(Entries drawn from a dataset)
◆ ◆ ◆ ◆ ◆
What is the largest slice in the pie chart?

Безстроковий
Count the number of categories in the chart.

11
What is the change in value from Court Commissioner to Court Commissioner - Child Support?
◆ ◆ ◆ ◆ ◆
## [Description of the task]
How many lines of the entries above contain the word "What" with matching case? Give only the number.

## [Expected output]
2